··· EXERCISE INPUTS
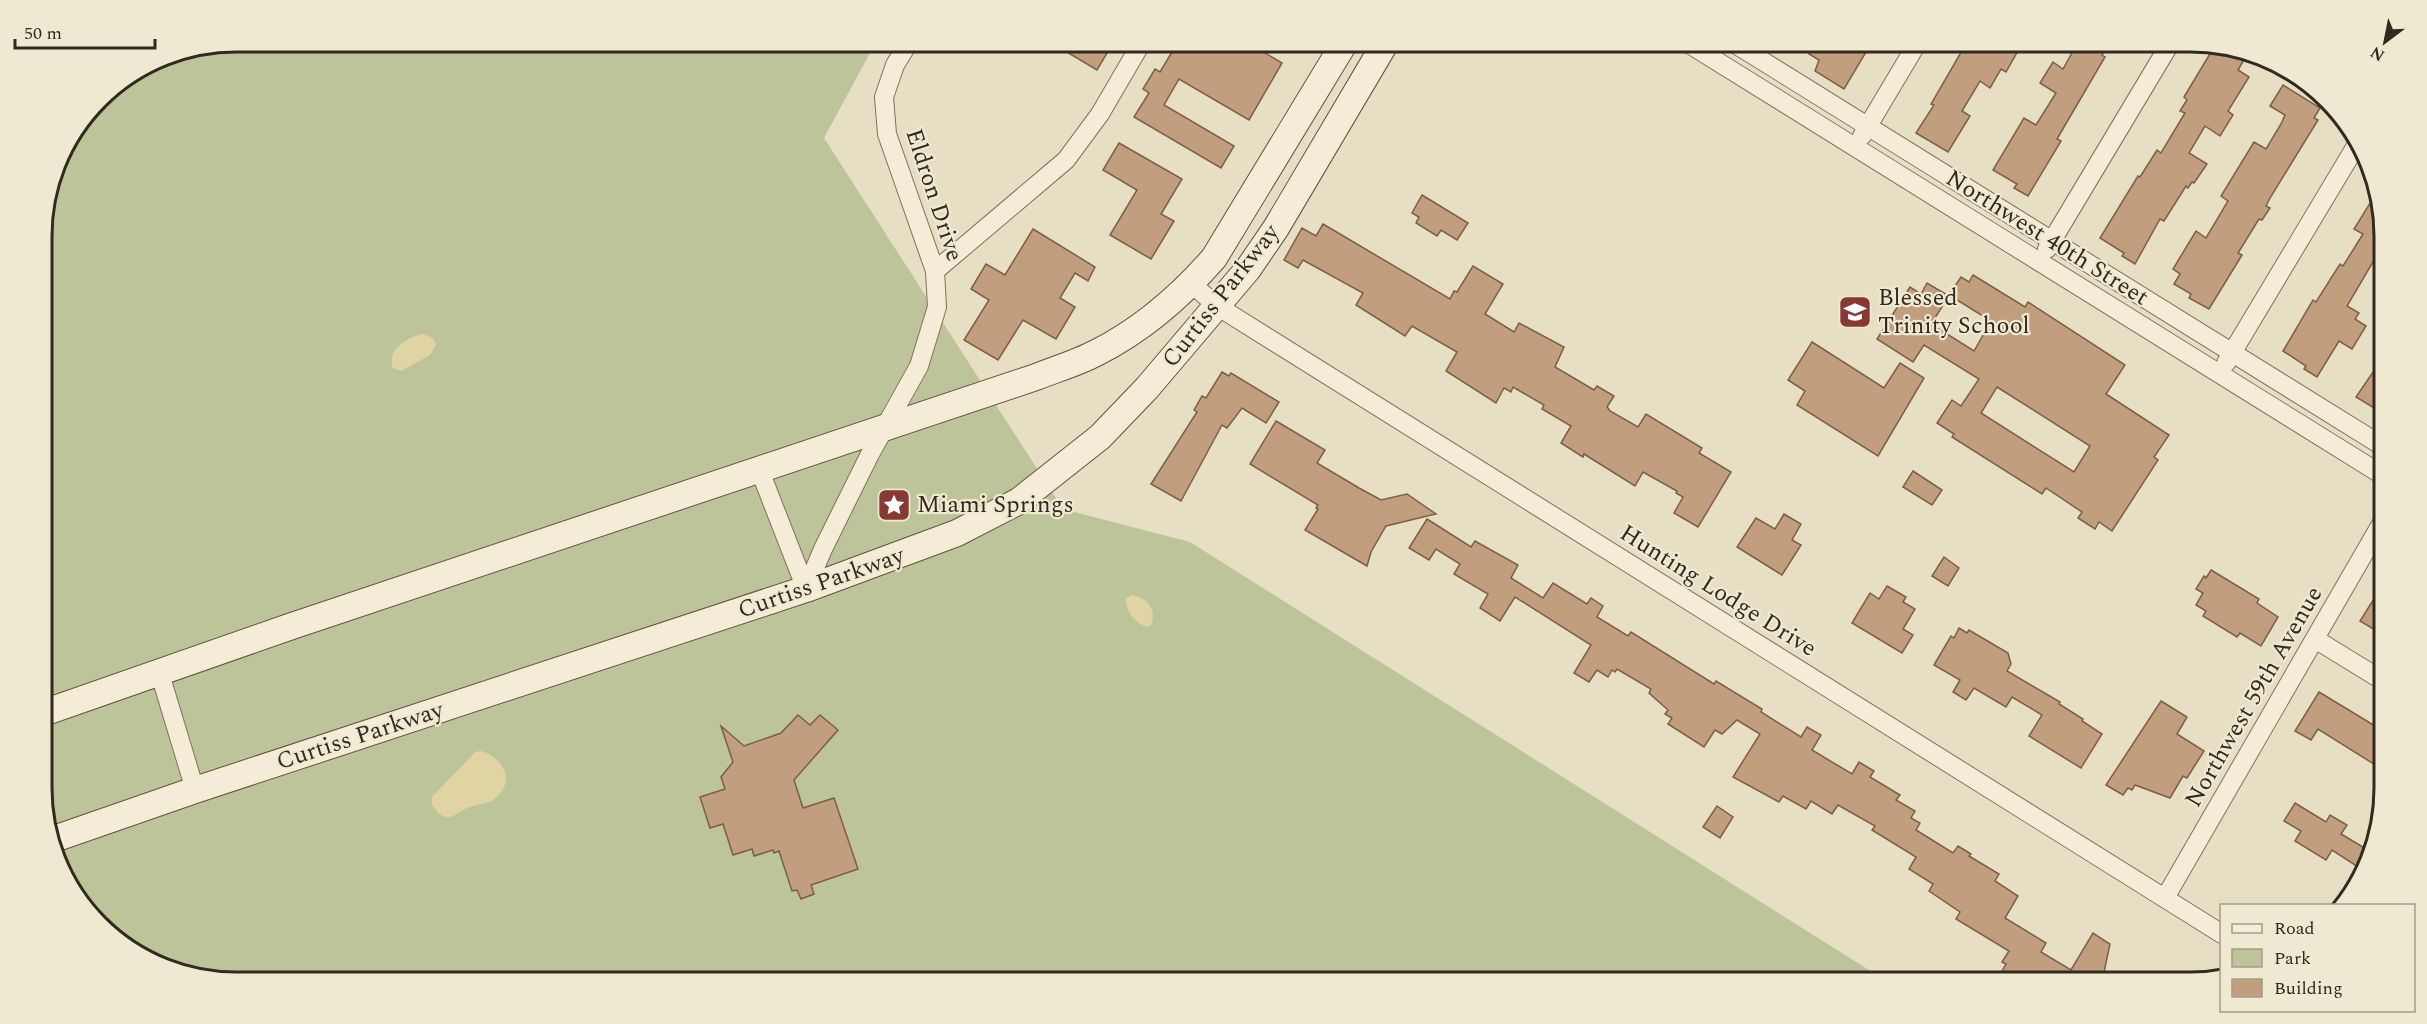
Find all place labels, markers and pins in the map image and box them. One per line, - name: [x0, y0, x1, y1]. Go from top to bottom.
- place label: Blessed Trinity School: [1878, 280, 2030, 344]
- school or university icon: Blessed Trinity School: [1837, 294, 1873, 330]
- place icon: Miami Springs: [876, 487, 912, 523]
- place label: Miami Springs: [917, 487, 1074, 523]

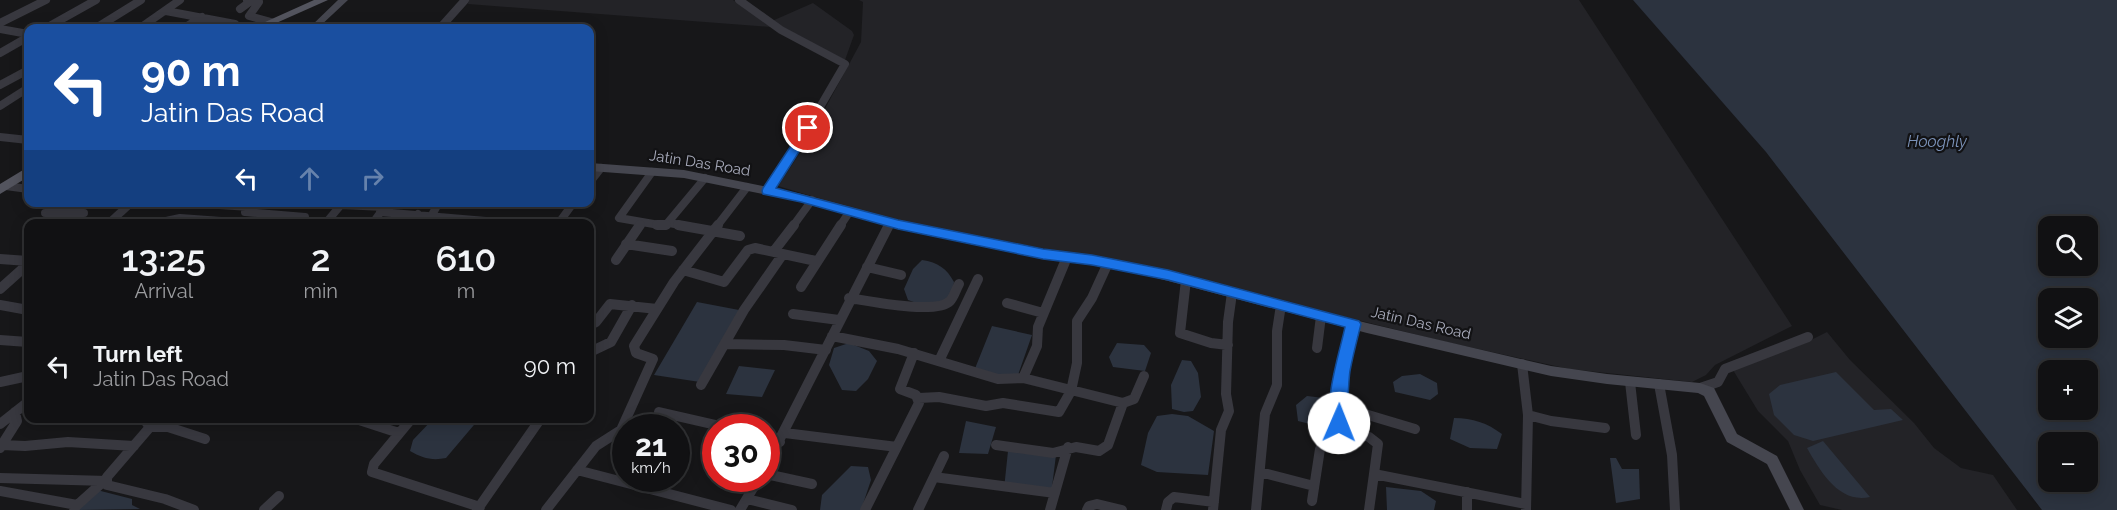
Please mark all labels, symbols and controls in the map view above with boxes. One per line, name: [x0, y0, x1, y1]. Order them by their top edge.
text: 90 m: [141, 47, 241, 96]
icon: left: [42, 48, 120, 126]
text: Jatin Das Road: [141, 97, 325, 128]
pin: [782, 102, 833, 153]
icon: arrive: [791, 111, 824, 144]
water label: Hooghly: [1907, 132, 1968, 151]
street label: Jatin Das Road: [648, 146, 752, 180]
icon: left: [230, 162, 263, 195]
icon: ahead: [293, 162, 326, 195]
icon: right: [356, 162, 389, 195]
map controls: [2038, 216, 2098, 492]
button: search: [2038, 216, 2098, 276]
text: 13:25: [122, 237, 206, 279]
text: 2: [311, 237, 331, 279]
text: 610: [436, 237, 496, 279]
text: Arrival: [134, 279, 193, 303]
text: min: [304, 279, 338, 303]
text: m: [457, 279, 475, 303]
button: layers: [2038, 288, 2098, 348]
street label: Jatin Das Road: [1369, 303, 1473, 343]
text: Turn left: [93, 341, 183, 367]
icon: left: [42, 350, 75, 383]
text: 90 m: [524, 353, 576, 379]
button: +: [2038, 360, 2098, 420]
text: Jatin Das Road: [93, 367, 229, 391]
position arrow: [1307, 391, 1371, 455]
speed limit sign: 30: [702, 414, 780, 492]
text: 21: [635, 428, 667, 463]
button: −: [2038, 432, 2098, 492]
text: km/h: [631, 459, 671, 477]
······
* WORK INSTRUCTION
Nothing but the lines from the one that contains "Please mark all" through the last line of the entries should appear in your reply, each repeated exactly.

* ANSWER BOX
Please mark all labels, symbols and controls in the map view above with boxes. One per line, name: [x0, y0, x1, y1]. Order them by their top edge.
text: 90 m: [141, 47, 241, 96]
icon: left: [42, 48, 120, 126]
text: Jatin Das Road: [141, 97, 325, 128]
pin: [782, 102, 833, 153]
icon: arrive: [791, 111, 824, 144]
water label: Hooghly: [1907, 132, 1968, 151]
street label: Jatin Das Road: [648, 146, 752, 180]
icon: left: [230, 162, 263, 195]
icon: ahead: [293, 162, 326, 195]
icon: right: [356, 162, 389, 195]
map controls: [2038, 216, 2098, 492]
button: search: [2038, 216, 2098, 276]
text: 13:25: [122, 237, 206, 279]
text: 2: [311, 237, 331, 279]
text: 610: [436, 237, 496, 279]
text: Arrival: [134, 279, 193, 303]
text: min: [304, 279, 338, 303]
text: m: [457, 279, 475, 303]
button: layers: [2038, 288, 2098, 348]
street label: Jatin Das Road: [1369, 303, 1473, 343]
text: Turn left: [93, 341, 183, 367]
icon: left: [42, 350, 75, 383]
text: 90 m: [524, 353, 576, 379]
button: +: [2038, 360, 2098, 420]
text: Jatin Das Road: [93, 367, 229, 391]
position arrow: [1307, 391, 1371, 455]
speed limit sign: 30: [702, 414, 780, 492]
text: 21: [635, 428, 667, 463]
button: −: [2038, 432, 2098, 492]
text: km/h: [631, 459, 671, 477]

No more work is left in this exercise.